I sent down with Jeremy Wertheimer recently, at Davos, to talk about some of the biggest issues in generative AI and today’s IT environment.
One of his most intriguing points was on some of the differences between engineering and science, or rather, the scientific process.
“When we build things,” Jeremys said, “we know what we’re doing… we have to do it right, we have to make sure our process is good, we have to avoid mistakes, but we don’t have to make new discoveries. We just have to do the engineering… and we should get the thing that we want.”
By contrast, he said, in science, you’re dealing with uncertainties. You have to be, in his words, “lucky.”
Sometimes, he suggested, we don’t know if something is really more of an engineering problem or a science problem.
“People might think it’s one, but it’s the other,” he said.
Jeremy gave an example of hearing Jeff Bezos speak about large language models. Bezos, Jeremy explained, suggested in a podcast that we should say we’re ‘discovering’ the large language models instead of “inventing” them.
Jeremy said that resonated with him. He gave the example of a plant – we plant the plant and nurture it, but we don’t know exactly what the plant is going to do. We didn’t build the plant, or engineer the seed!
Jeremy mentioned the smartphone, which, he pointed out, would have been science fiction just a few decades ago. It understands what you’re saying, for example, and can tell you the weather, etc. That’s engineering.
But then, he said, there’s the LLM: and that’s science!
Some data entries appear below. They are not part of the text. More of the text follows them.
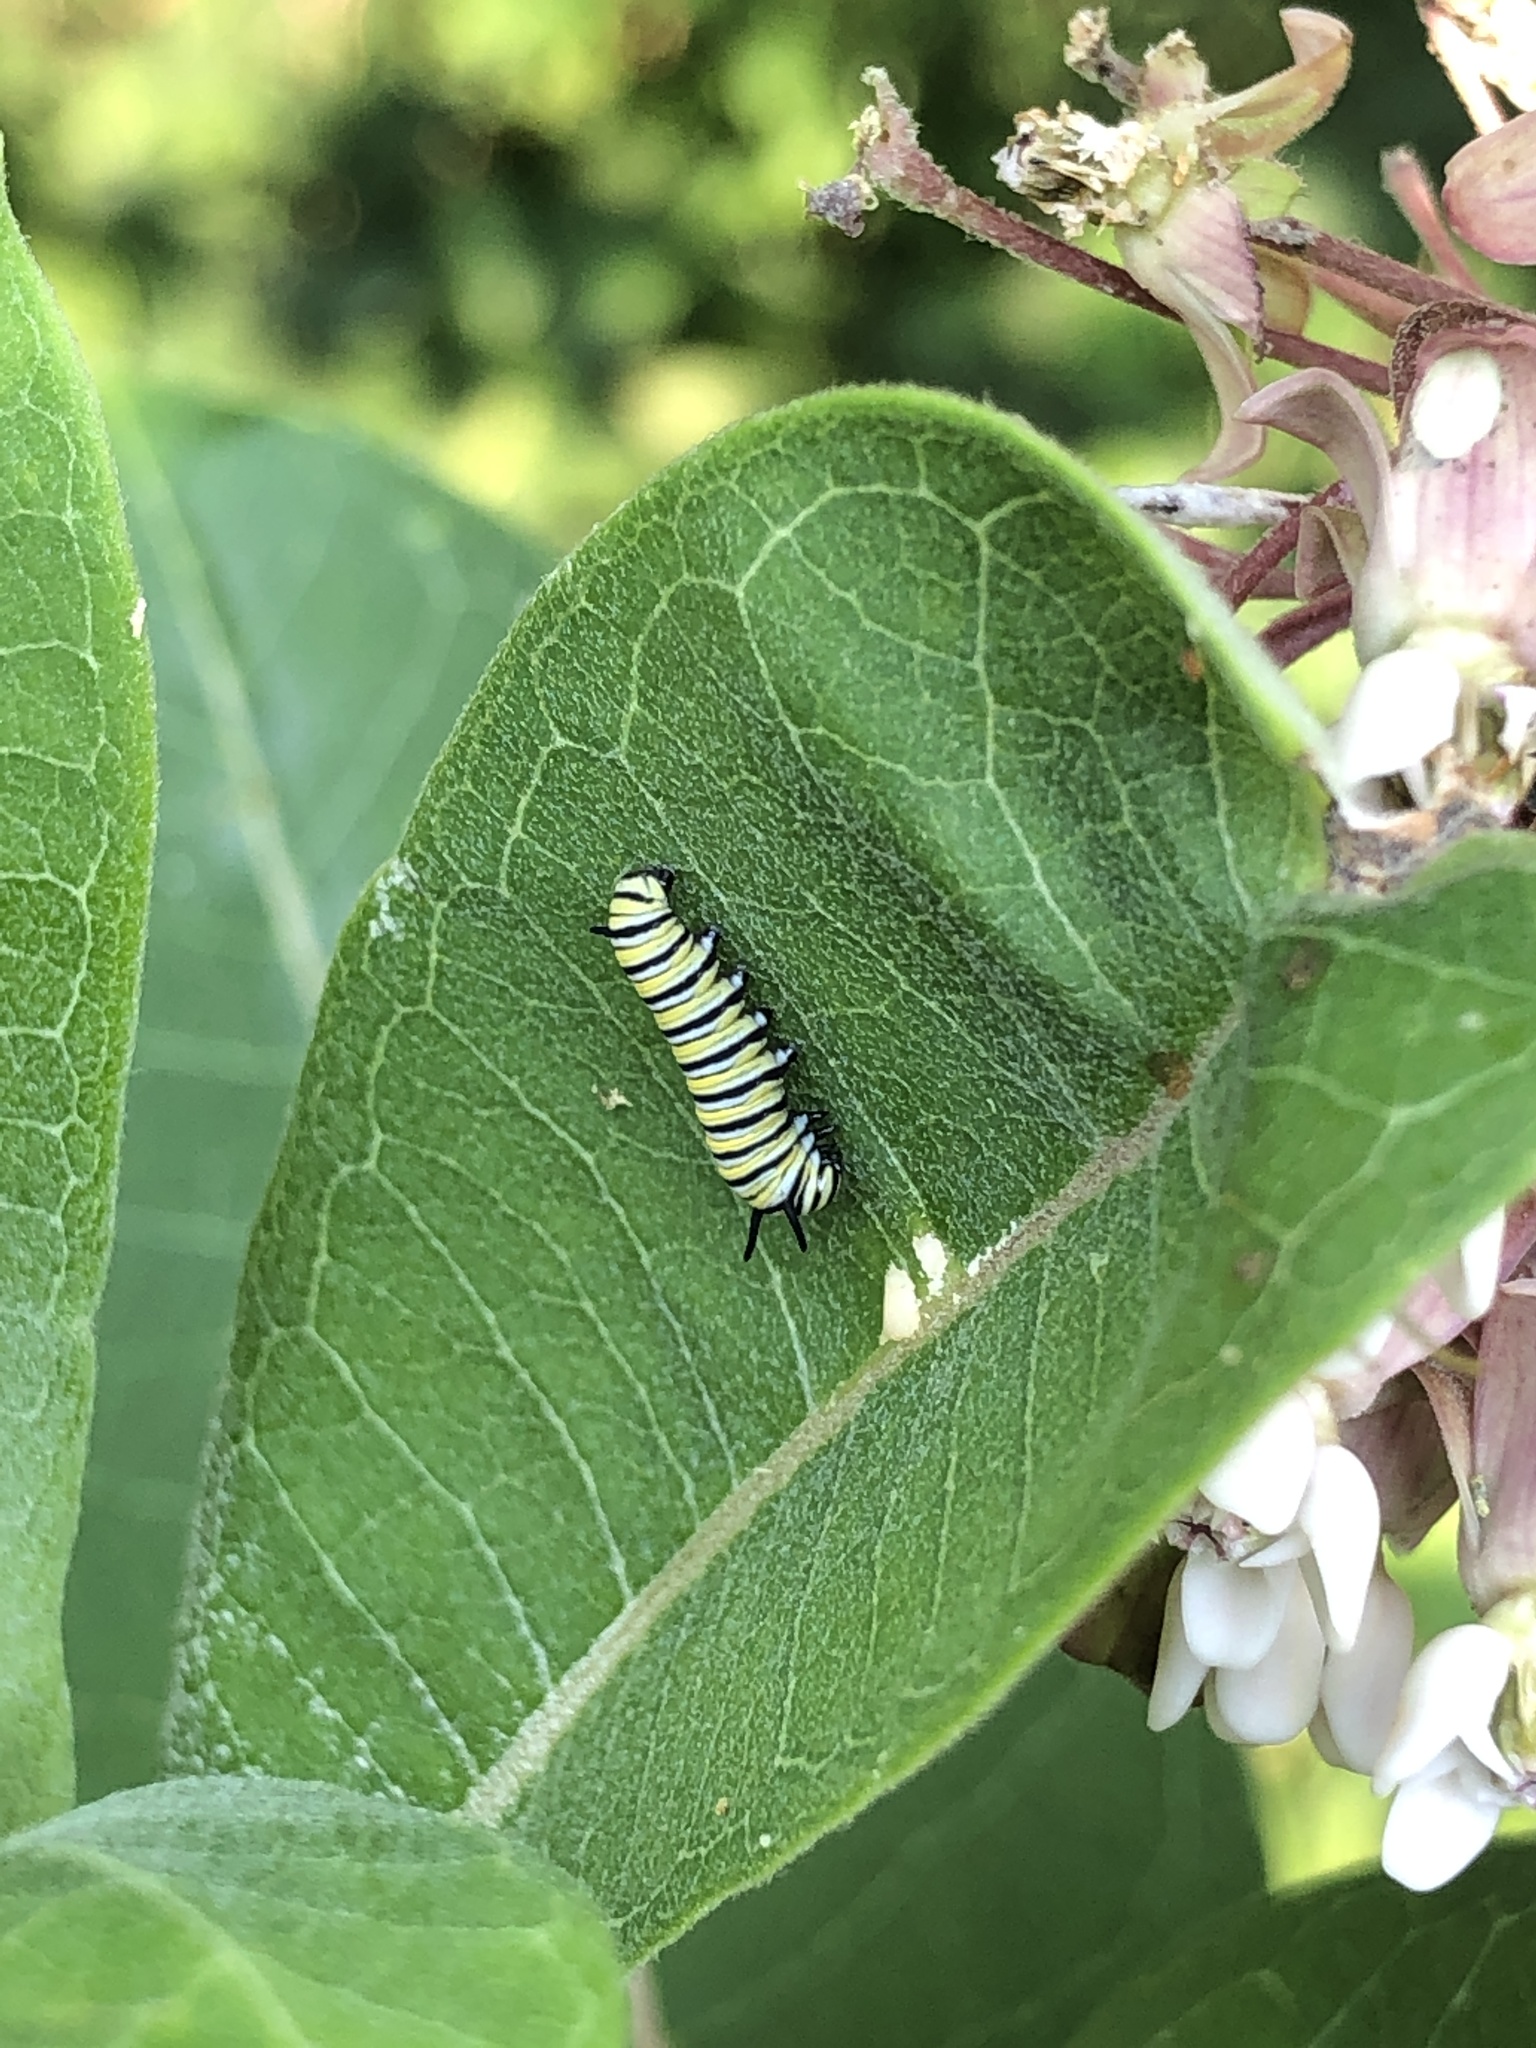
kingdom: Animalia
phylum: Arthropoda
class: Insecta
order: Lepidoptera
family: Nymphalidae
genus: Danaus
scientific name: Danaus plexippus
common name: Monarch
Unlike the smartphone, we did not build the LLM. We are discovering what it can do. The nature of machine learning and AI means that some of these technologies will NOT be engineered, in the classical sense – they will, instead, be studied, like biology, like a force of nature. We will study them to see what they do!
That, I think, is the major takeaway. Moving on from that, in my conversation with Jeremy, he discussed a prediction that he makes personally – that in the future, everything will have the same three lines of code:
“Build model, train model, and apply model.”
To illustrate, he gave the example that’s been emblematic of so many advances in technology over the years – the toaster!
When you think about what a toaster does, you can factor in metrics like moisture content of the bread, heat, and other factors – but at the end of the day, if you don’t proceed from a purely deterministic standpoint, you don’t know how the model works – not entirely.
Anyway, Jeremy, who minored in neuroscience while researching AI, also made the analogy to human brains.
“Brains are very complicated,” he said, adding that today’s LLMs are getting more complicated, too, with many more neurons, and eventually, they will defy easy dissection. He talks about the phenomena of training versus building, and about our expectations for LLMs, calling the realization of our limits a “bitter pill” – in that we will eventually learn that we can’t always figure out how or why a model does something.
It seems to me this is a really instructive way to look at technology. We’re either going to know how a given system works, or not. We’ve talked a lot about explainable AI – at conferences, and in the media. And there is that general idea that we have to be able to keep AI harnessed by keeping it explainable. But Jeremy’s assertion sort of contradicts this, in a way, or at least points out a certain type of different perspective: that we will have to settle for a less than full understanding of how complex models work.